Le pari d’« une compagnie qui fait bouger les lignes »

Hippolyte a fait salle comble aux TAPS, il sera présenté au Point d’eau d’Ostwald, les 2 et le 3 février, à la Salle Europe de Colmar le 20 février et au musée Würth d’Erstein le 25. Les directeurs de ces structures ont fait confiance au Talon Rouge, convaincus que le public aime les propositions innovantes d’une compagnie « qui fait bouger les lignes et prend des risques ».
L’espoir de Catherine c’est que d’autres diffuseurs soient conquis par le spectacle et l’accueillent dans d’autres salles du Grand Est, un territoire plus vaste qu’auparavant, plus complexe à toucher mais plus riche en opportunités.

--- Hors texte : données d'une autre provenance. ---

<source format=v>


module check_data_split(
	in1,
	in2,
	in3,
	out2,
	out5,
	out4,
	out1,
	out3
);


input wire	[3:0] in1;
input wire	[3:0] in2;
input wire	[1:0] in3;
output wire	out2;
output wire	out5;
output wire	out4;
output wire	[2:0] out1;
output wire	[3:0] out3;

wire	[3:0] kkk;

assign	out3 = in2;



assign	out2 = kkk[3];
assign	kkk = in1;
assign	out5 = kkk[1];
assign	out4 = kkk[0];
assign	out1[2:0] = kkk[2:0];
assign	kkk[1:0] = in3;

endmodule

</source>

Voix pour ARTE, lectures d’archives…

« Il faut être Shiva pour se battre sur tous les fronts en se donnant à fond dans ce que l’on fait » dit-elle en évoquant son travail « passionnant » pour les voix d’ARTE, la collaboration au long cours qu’elle mène avec les Archives départementales pour rendre vie aux textes d’antan. On l’avait vue dans un spectacle insolite cet été à l’Hôtel du Département où les archives du Haut-Koenigsbourg étaient lues au miroir du « Seigneur des anneaux ».
D’autres viendront sur « la musique en Alsace », « l’Alsace qui redevient française » et la révolution.

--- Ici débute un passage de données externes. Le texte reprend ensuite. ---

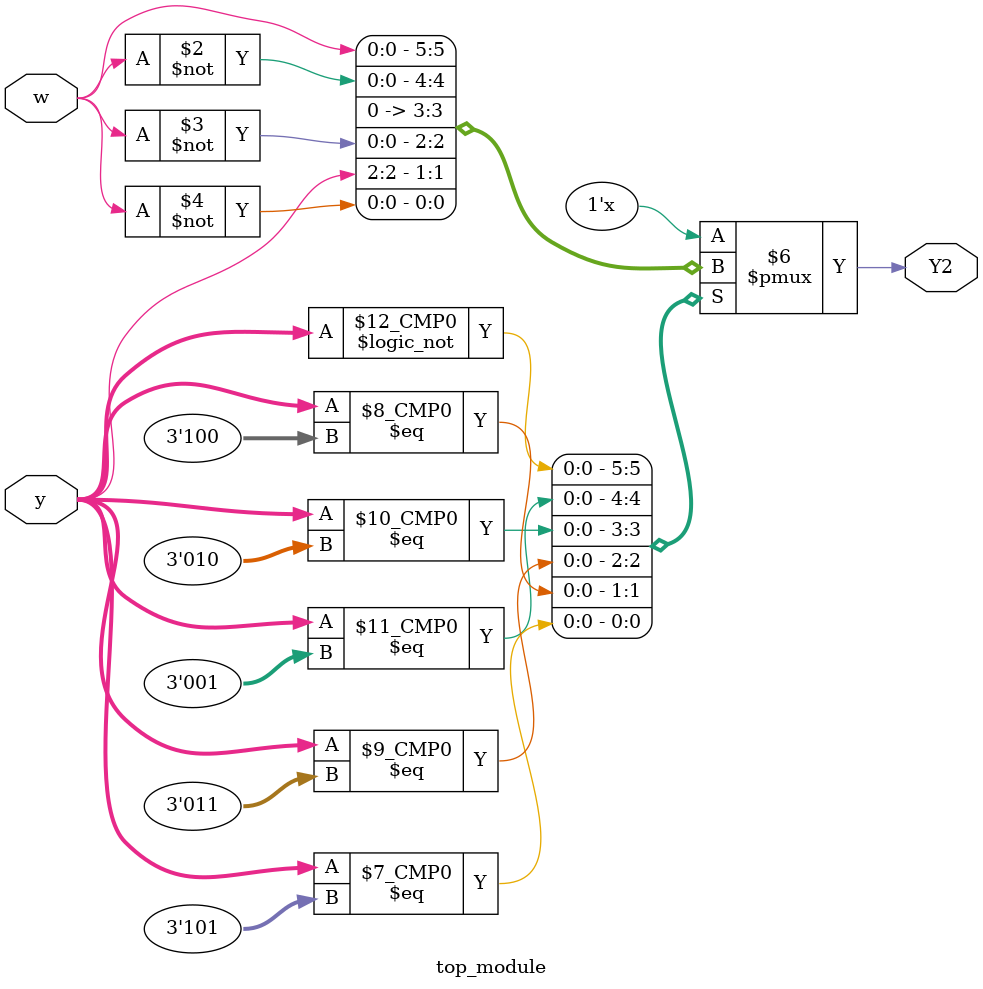
<source format=sv>
module top_module(
    input [3:1] y,
    input w,
    output reg Y2
);

always @(*) begin
    case (y)
        3'b000: Y2 = w;
        3'b001: Y2 = ~w;
        3'b010: Y2 = 1'b0;
        3'b011: Y2 = ~w;
        3'b100: Y2 = y[2];
        3'b101: Y2 = ~w;
        default: Y2 = 1'bx;
    endcase
end

endmodule

</source>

Elle travaille en lycée auprès des ados qui la « revigorent » toujours.
Et puis elle se souvient d’un grand nom de la scène alsacienne auquel ce numéro d’Or Norme rend hommage. Son ami, Alain Moussay qui, comme elle fit partie des voix françaises du film d’animation japonais Dans un recoin du monde signé par Sunao Katabuchi. « Ce fut la dernière prestation d’Alain », dit-elle.